Below are some entries. Copy each line in them that holds "LIST".
↓
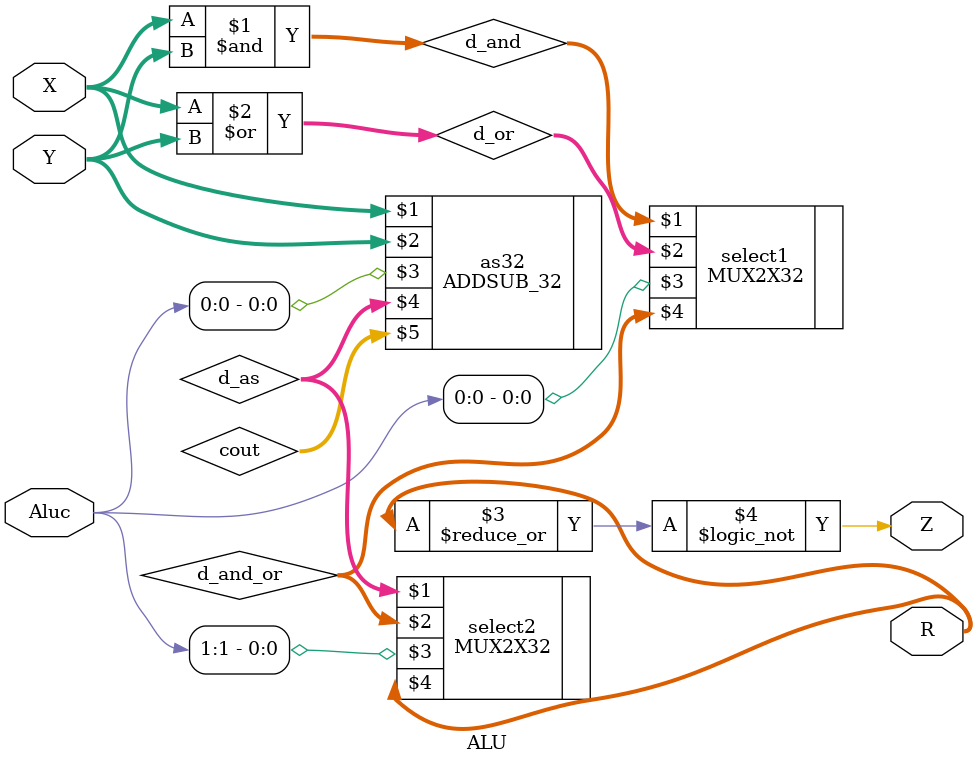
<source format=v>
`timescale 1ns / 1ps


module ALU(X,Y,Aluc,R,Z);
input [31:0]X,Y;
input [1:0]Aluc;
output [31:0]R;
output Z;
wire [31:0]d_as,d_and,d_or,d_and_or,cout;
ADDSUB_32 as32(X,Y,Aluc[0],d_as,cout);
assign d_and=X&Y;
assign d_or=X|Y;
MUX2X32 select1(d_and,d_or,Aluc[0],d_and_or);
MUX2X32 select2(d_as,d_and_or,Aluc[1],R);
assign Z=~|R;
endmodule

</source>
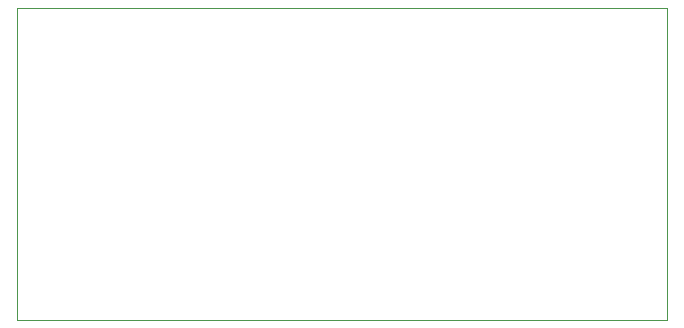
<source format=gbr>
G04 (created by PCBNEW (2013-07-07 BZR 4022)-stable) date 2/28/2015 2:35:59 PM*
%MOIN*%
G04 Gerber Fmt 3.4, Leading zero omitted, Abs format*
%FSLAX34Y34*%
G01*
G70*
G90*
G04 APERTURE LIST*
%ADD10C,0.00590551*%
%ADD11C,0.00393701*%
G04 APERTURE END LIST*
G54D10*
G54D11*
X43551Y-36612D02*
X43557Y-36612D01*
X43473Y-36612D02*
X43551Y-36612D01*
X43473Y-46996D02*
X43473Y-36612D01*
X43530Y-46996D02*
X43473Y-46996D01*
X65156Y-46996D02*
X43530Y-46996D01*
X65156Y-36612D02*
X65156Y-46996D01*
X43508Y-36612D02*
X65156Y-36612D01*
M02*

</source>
↑
## Reply
G04 APERTURE LIST*
G04 APERTURE END LIST*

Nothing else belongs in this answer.